■ What is required
Render every line of the data below as a numbered list, skipping blank lines and leaving the pictures out of your answer.

■ Data below
----

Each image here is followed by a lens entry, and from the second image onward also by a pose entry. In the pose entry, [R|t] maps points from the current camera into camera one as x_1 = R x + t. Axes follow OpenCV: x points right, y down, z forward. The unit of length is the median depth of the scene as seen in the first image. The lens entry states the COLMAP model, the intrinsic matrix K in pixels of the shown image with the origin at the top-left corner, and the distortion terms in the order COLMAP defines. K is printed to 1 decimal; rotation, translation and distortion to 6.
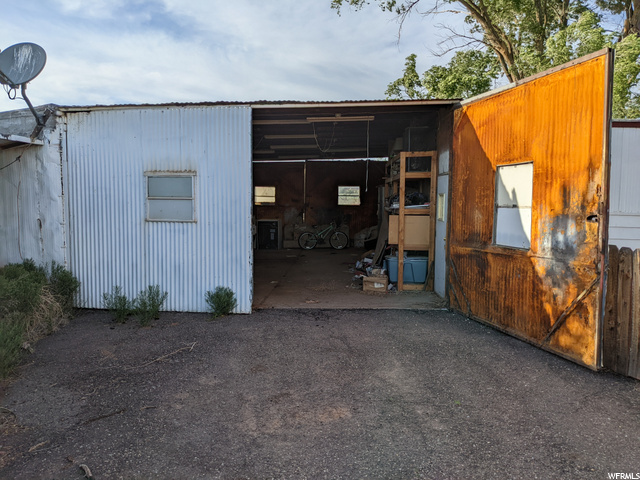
lens RADIAL K [[501.0, 0, 320.4], [0, 501.0, 241.0], [0, 0, 1]] dist [0.049719, -0.003906]
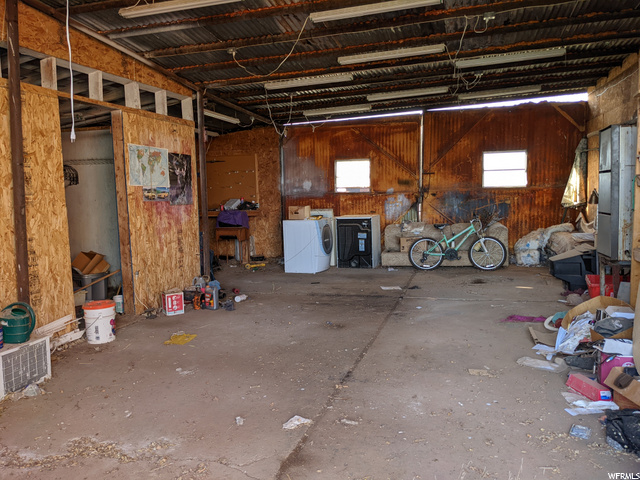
lens RADIAL K [[501.0, 0, 316.8], [0, 501.0, 241.1], [0, 0, 1]] dist [0.049719, -0.003906]
pose [[0.968826, -0.004452, -0.247703, -0.005145], [0.005969, 0.999968, 0.005371, -0.017395], [0.247671, -0.006682, 0.968821, 0.437653]]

----

■ Exercise output
1. Each image here is followed by a lens entry, and from the second image onward also by a pose entry. In the pose entry, [R|t] maps points from the current camera into camera one as x_1 = R x + t. Axes follow OpenCV: x points right, y down, z forward. The unit of length is the median depth of the scene as seen in the first image. The lens entry states the COLMAP model, the intrinsic matrix K in pixels of the shown image with the origin at the top-left corner, and the distortion terms in the order COLMAP defines. K is printed to 1 decimal; rotation, translation and distortion to 6.
2. lens RADIAL K [[501.0, 0, 320.4], [0, 501.0, 241.0], [0, 0, 1]] dist [0.049719, -0.003906]
3. lens RADIAL K [[501.0, 0, 316.8], [0, 501.0, 241.1], [0, 0, 1]] dist [0.049719, -0.003906]
4. pose [[0.968826, -0.004452, -0.247703, -0.005145], [0.005969, 0.999968, 0.005371, -0.017395], [0.247671, -0.006682, 0.968821, 0.437653]]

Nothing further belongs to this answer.